On Vulkan:

    push constants can be copied on the CPU
    UBO data must be copied on the GPU, especially when update-after-bind is involved (DX12 games)
    textureSIze() needs to happen on the GPU for bindless textures
    some sysvals can be copied on the CPU but some need to be GPU

On v10, we can copy data with the CSF more efficiently than a compute kernel.

In GL:

    uniforms can be copied on the CPU, unless threaded conetxt is used
    UBO data should be copied on the GPU
    textureSize() can happen wherever, currently we do it on the CPU
    some sysvals need GPU copies in case of indirect dispatch and even more for indirect draws

To deal with this, we can use

    CPU only munging. This is slow for CPU-bound apps when pushing UBOs and doesn't work for indirect/bindless.

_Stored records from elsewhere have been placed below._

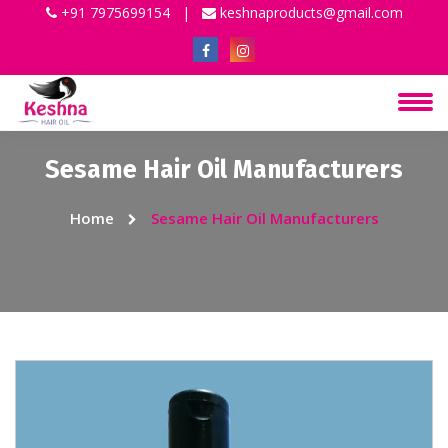
+91 7975699154
|
keshnaproducts@gmail.com
Sesame Hair Oil Manufacturers
Home
Sesame Hair Oil Manufacturers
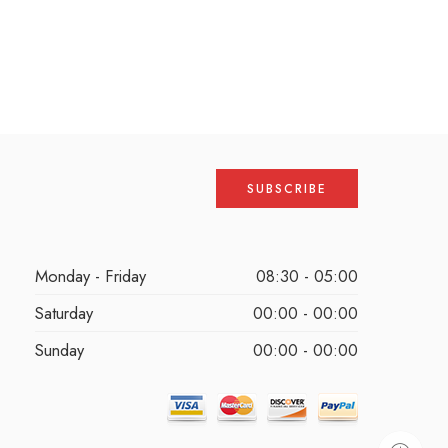
Monday - Friday
08:30 - 05:00
Saturday
00:00 - 00:00
Sunday
00:00 - 00:00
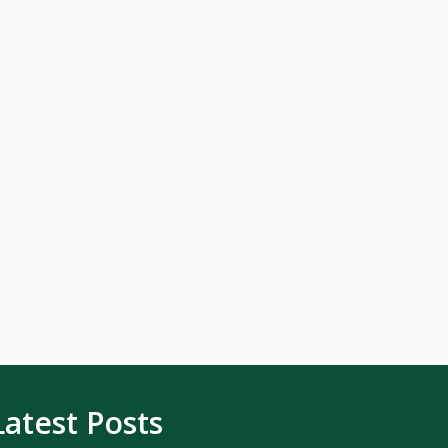
Latest Posts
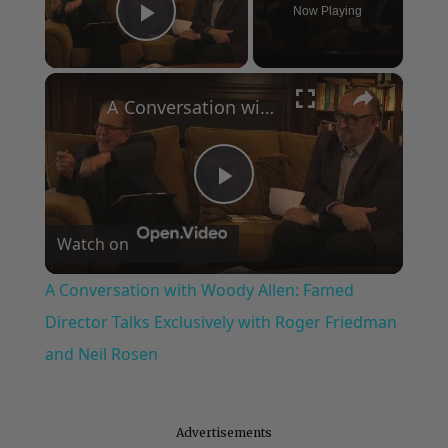
Now Playing
Play Video
×
A Conversation with Woody Allen: Famed Director Talks Exclusively with Roger Friedman and Neil Rosen
Play
Watch on
Video
A Conversation with Woody Allen: Famed
Director Talks Exclusively with Roger Friedman
and Neil Rosen
Advertisements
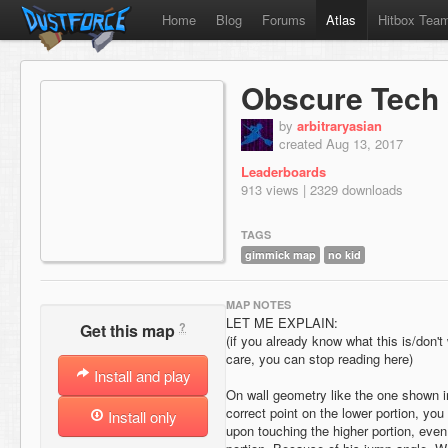
Home
Blog
Forums
Atlas
Hitbox Tea
Obscure Tech 
by
arbitraryasian
created Aug 13, 2017
Leaderboards
913 views | 2329 downloads
TAGS
gimmick map
no kid
MAP NOTES
LET ME EXPLAIN:
?
Get this map
(if you already know what this is/don't
care, you can stop reading here)
Install and play
On wall geometry like the one shown in
correct point on the lower portion, you
Install only
upon touching the higher portion, even 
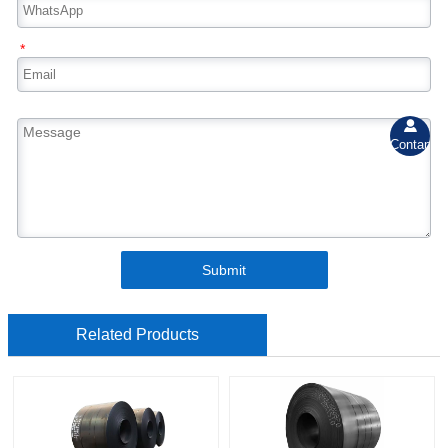
*

Contant
Submit
Related Products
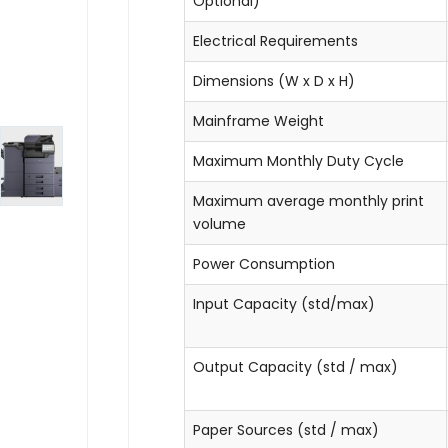
Optional)
Electrical Requirements
Dimensions (W x D x H)
Mainframe Weight
Maximum Monthly Duty Cycle
Maximum average monthly print
volume
Power Consumption
Input Capacity (std/max)
Output Capacity (std / max)
Paper Sources (std / max)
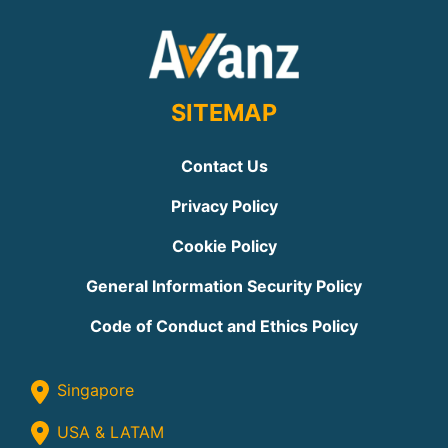
SITEMAP
Contact Us
Privacy Policy
Cookie Policy
General Information Security Policy
Code of Conduct and Ethics Policy
Singapore
USA & LATAM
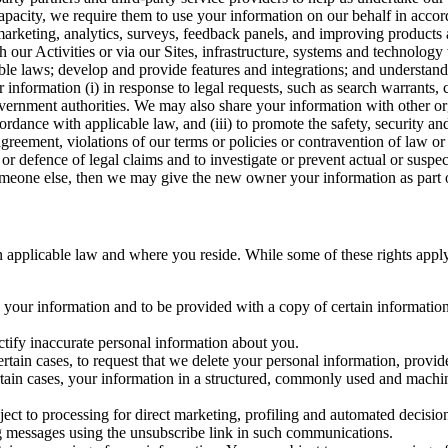
capacity, we require them to use your information on our behalf in acco
arketing, analytics, surveys, feedback panels, and improving products 
h our Activities or via our Sites, infrastructure, systems and technolog
icable laws; develop and provide features and integrations; and unders
 information (i) in response to legal requests, such as search warrants
government authorities. We may also share your information with other o
ccordance with applicable law, and (iii) to promote the safety, security a
agreement, violations of our terms or policies or contravention of law o
r defence of legal claims and to investigate or prevent actual or suspec
o someone else, then we may give the new owner your information as part of
 applicable law and where you reside. While some of these rights apply ge
o your information and to be provided with a copy of certain information
ectify inaccurate personal information about you.
ertain cases, to request that we delete your personal information, provid
ertain cases, your information in a structured, commonly used and machi
ject to processing for direct marketing, profiling and automated decisio
ng messages using the unsubscribe link in such communications.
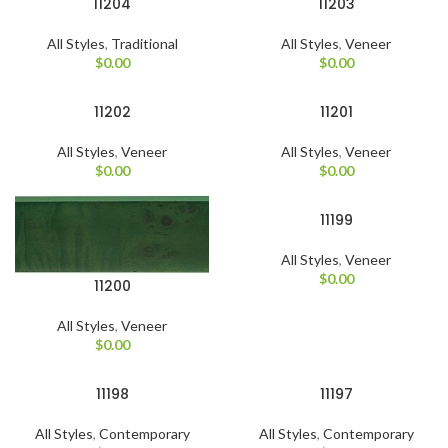
11204
11203
All Styles
,
Traditional
All Styles
,
Veneer
$
0.00
$
0.00
11202
11201
All Styles
,
Veneer
All Styles
,
Veneer
$
0.00
$
0.00
11199
All Styles
,
Veneer
$
0.00
11200
All Styles
,
Veneer
$
0.00
11198
11197
All Styles
,
Contemporary
All Styles
,
Contemporary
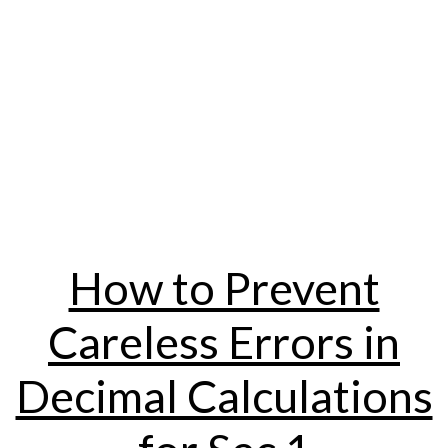
How to Prevent
Careless Errors in
Decimal Calculations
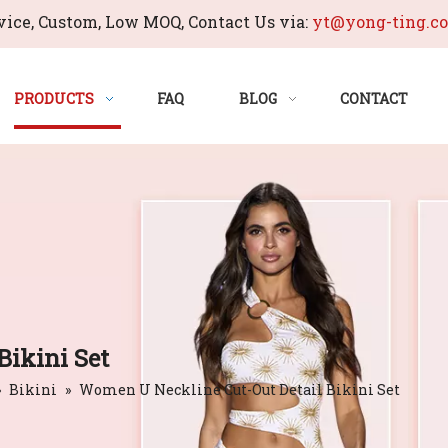
ice, Custom, Low MOQ, Contact Us via:
yt@yong-ting.c
PRODUCTS
FAQ
BLOG
CONTACT
Bikini Set
»
Bikini
»
Women U Neckline Cut-Out Detail Bikini Set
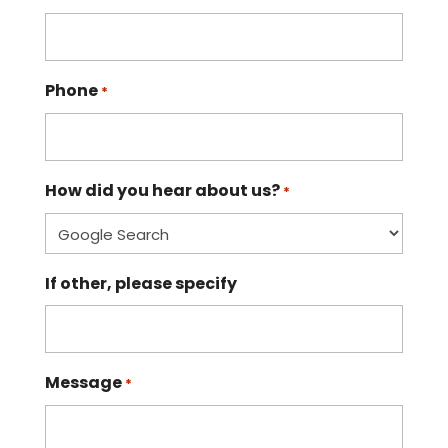
Phone
*
How did you hear about us?
*
If other, please specify
Message
*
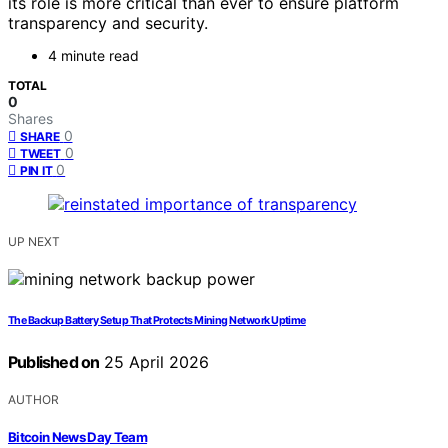
its role is more critical than ever to ensure platform
transparency and security.
4 minute read
TOTAL
0
Shares
0
SHARE
0
TWEET
0
PIN IT
UP NEXT
The Backup Battery Setup That Protects Mining Network Uptime
Published on
25 April 2026
AUTHOR
Bitcoin News Day Team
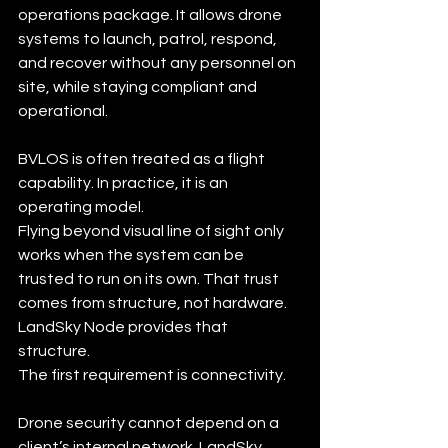
operations package. It allows drone 
systems to launch, patrol, respond, 
and recover without any personnel on 
site, while staying compliant and 
operational.
BVLOS is often treated as a flight 
capability. In practice, it is an 
operating model.
Flying beyond visual line of sight only 
works when the system can be 
trusted to run on its own. That trust 
comes from structure, not hardware. 
LandSky Node provides that 
structure.
The first requirement is connectivity.
Drone security cannot depend on a 
client’s internal network. LandSky 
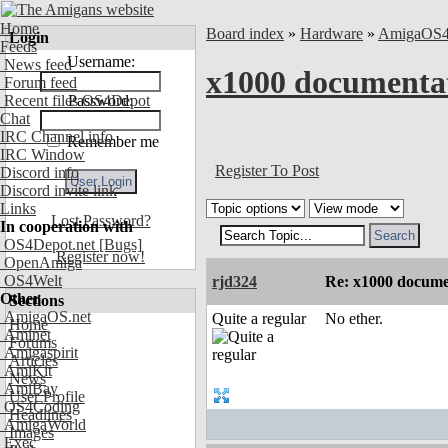
Home
Board index
»
Hardware
»
AmigaOS
Login
Feeds
Username:
News feed
x1000 documentat
Forum feed
Recent files OS4Depot
Password:
Chat
IRC Channel info
Remember me
IRC Window
Register To Post
Discord info
Discord invite link
Links
Lost Password?
In cooperation with
OS4Depot.net
[Bugs]
Register now!
OpenAmiga
OS4Welt
rjd324
Re: x1000 documen
Other
Sections
AmigaOS.net
Quite a regular
No ether.
Home
Aminet
Forums
Amigaspirit
Articles
AmiKit
News
AmiBay
User Profile
OS4Coding
Headlines
AmigaWorld
Images
Exec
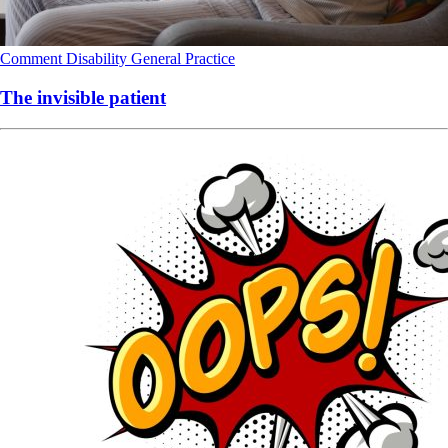
Comment
Disability
General Practice
The invisible patient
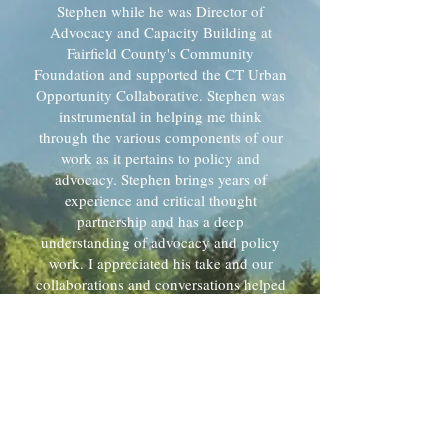
Stephen while he was Director of
Advocacy and Capacity Building at
Fairfield County's Community
Foundation and supported the CT Urban
Opportunity Collaborative. Stephen was
instrumental in helping me think
through the various components of our
work as it pertains to policy and
advocacy. Stephen brings years of
experience and critical thought
partnership and has a deep
understanding of advocacy and policy
work. I appreciated his take and our
collaborations and conversations helped
me clear a pathway for what our
advocacy and policy work could look
like. I enjoyed working with Stephen and
found him to be flexible and a team
player. I look forward to more
opportunities to work with him in the
future.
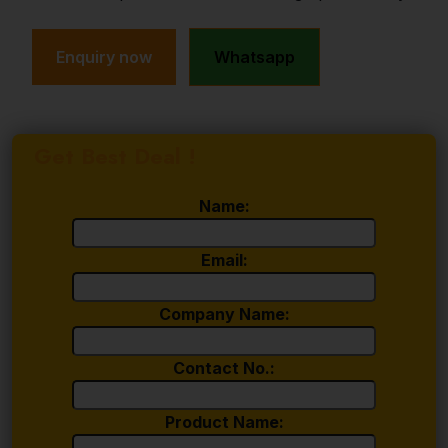
Enquiry now
Whatsapp
Get Best Deal !
Name:
Email:
Company Name:
Contact No.:
Product Name:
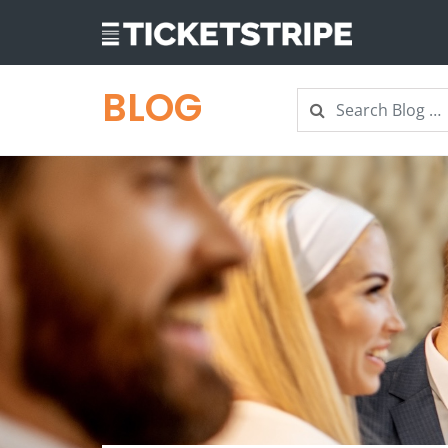
BLOG
Search
Search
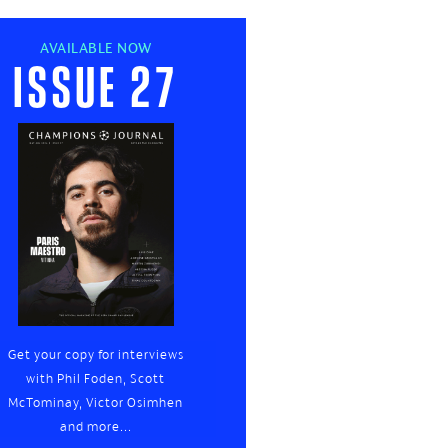
AVAILABLE NOW
Issue 27
Get your copy for interviews
with Phil Foden, Scott
McTominay, Victor Osimhen
and more...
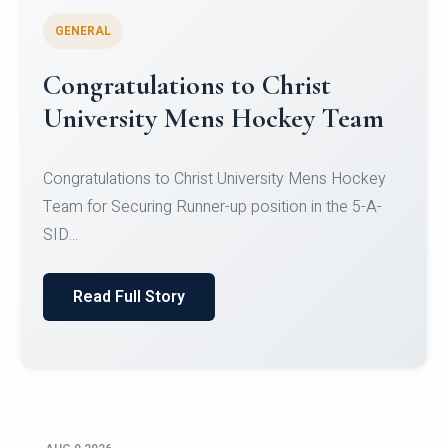
GENERAL
Register for CHRIST University
Micro-Credential Courses
Register for CHRIST University Micro-Credential
Courses on or before 10 August 2026.
Read Full Story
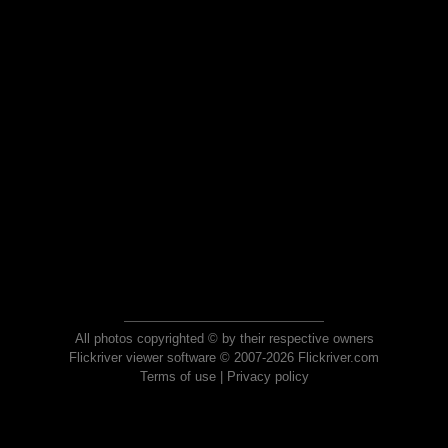
All photos copyrighted © by their respective owners
Flickriver viewer software © 2007-2026 Flickriver.com
Terms of use
|
Privacy policy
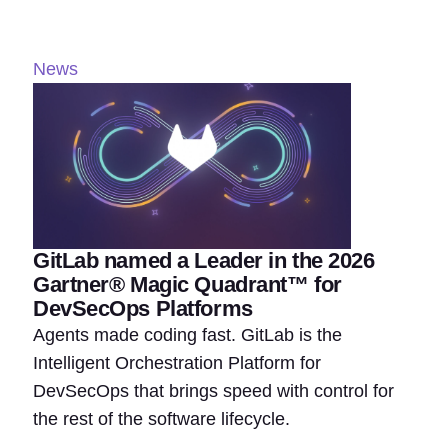
News
GitLab named a Leader in the 2026
Gartner® Magic Quadrant™ for
DevSecOps Platforms
Agents made coding fast. GitLab is the
Intelligent Orchestration Platform for
DevSecOps that brings speed with control for
the rest of the software lifecycle.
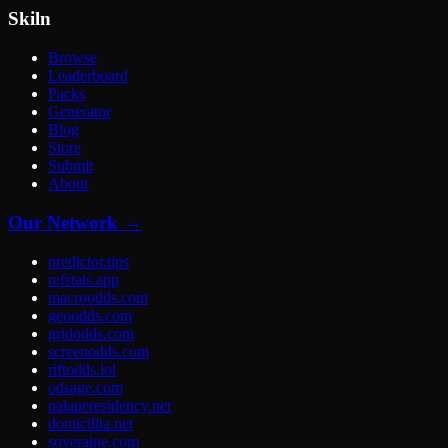
Skiln
Browse
Leaderboard
Packs
Generator
Blog
Store
Submit
About
Our Network →
predictor.tips
refstats.app
macroodds.com
geoodds.com
gridodds.com
screenodds.com
riftodds.lol
odsage.com
palaueresidency.net
domicillia.net
soveraine.com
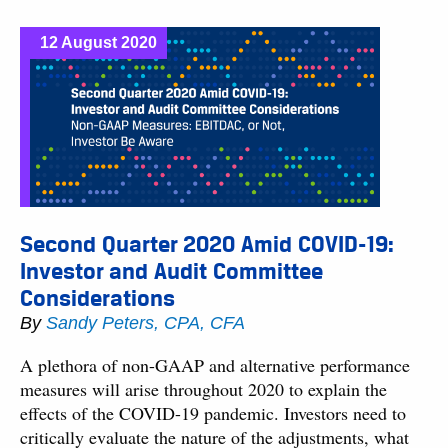
12 August 2020
Second Quarter 2020 Amid COVID-19:
Investor and Audit Committee
Considerations
By
Sandy Peters, CPA, CFA
A plethora of non-GAAP and alternative performance
measures will arise throughout 2020 to explain the
effects of the COVID-19 pandemic. Investors need to
critically evaluate the nature of the adjustments, what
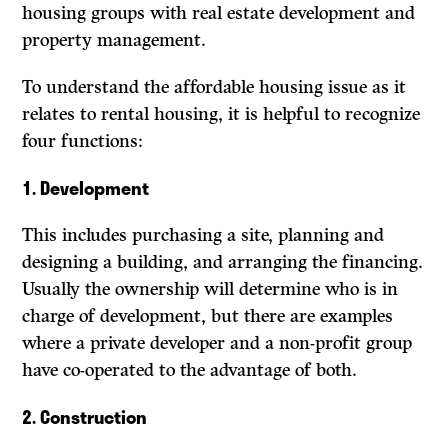
housing groups with real estate development and
property management.
To understand the affordable housing issue as it
relates to rental housing, it is helpful to recognize
four functions:
1.
Development
This includes purchasing a site, planning and
designing a building, and arranging the financing.
Usually the ownership will determine who is in
charge of development, but there are examples
where a private developer and a non-profit group
have co-operated to the advantage of both.
2. Construction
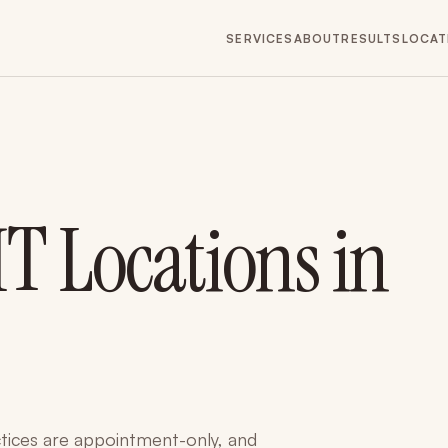
SERVICES
ABOUT
RESULTS
LOCAT
T Locations in
tices are appointment-only, and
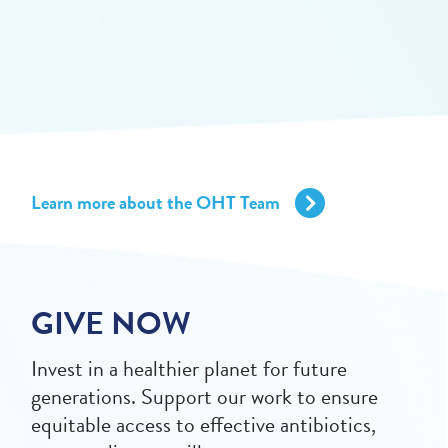
Learn more about the OHT Team
GIVE NOW
Invest in a healthier planet for future
generations. Support our work to ensure
equitable access to effective antibiotics,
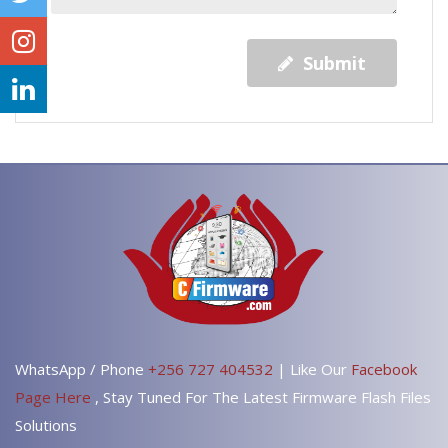
Submit
WhatsApp / Phone
+256 727 404532
| Like Our
Facebook
Page Here
, Stay Tuned For The Latest Firmware Flash Files
Solutions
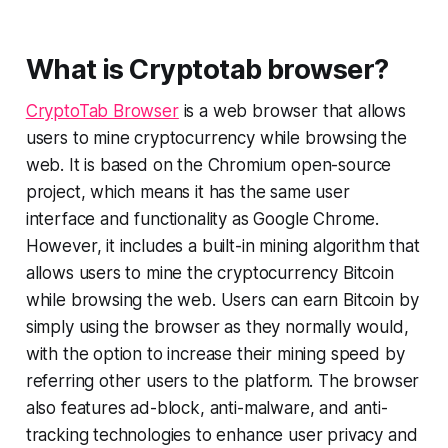
What is Cryptotab browser?
CryptoTab Browser
is a web browser that allows
users to mine cryptocurrency while browsing the
web. It is based on the Chromium open-source
project, which means it has the same user
interface and functionality as Google Chrome.
However, it includes a built-in mining algorithm that
allows users to mine the cryptocurrency Bitcoin
while browsing the web. Users can earn Bitcoin by
simply using the browser as they normally would,
with the option to increase their mining speed by
referring other users to the platform. The browser
also features ad-block, anti-malware, and anti-
tracking technologies to enhance user privacy and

    CPU munging + UBO copy shaders. This improves CPU perf for UBO pushes at the expense of extra GPU overhead. Doesn't help with txs.

    CPU munging + nir_opt_preamble. This improves CPU perf for UBO pushes at the expense of extra GPU overhead. Also slightly improves GPU perf for certain patterns. Makes txs trivial to handle even with bindless. nir_opt_preamble will likely make (much) better decisions on what to push than our existing push heuristic, which may improve GPU perf in some cases.

    CPU munging + nir_opt_preamble + UBO copy shaders. Even more GPU overhead.

    nir_opt_preamble only. Possibly no worse for GPU overhead than with the CPU munging and strictly less CPU overhead. 

For Vulkan on v9, relying on nir_opt_preamble is a clear win.

For Vulkan on v10, " applies, and we can maybe detect copy-only preambles and replace them with equivalent CSF instructions.

For GL with threaded_context and no cached UBOs, we need GPU based push. Toss up between copy shaders and preambles. If we're going to use GPU based stuff, we may as well go all in and use preambles and convert txs.

For GL without threaded_context and only uniforms, but uniform-on-uniform math, it's a toss up. Preambles save some ALU relative to CPU based copies, but ALU is cheap so IDK if anyone cares. GPU based push in this case is strictly worse.

For GL without threaded_context and only uniforms and no uniform-on-uniform, preamble-only pushing is strictly worse, but if we do the uniform copies on the CPU it's fine and only makes a difference with txs which is comparatively rare.

My preliminary conclusions are:

    Rely on nir_opt_preamble. It will push UBOs better than my crappy vendored code can push UBOs. It lets us handle txs in a sane way. It will optimize out uniform-on-uniform.
    Possibly copy sysvals and push constants / true uniforms on the CPU, depending what's convenient.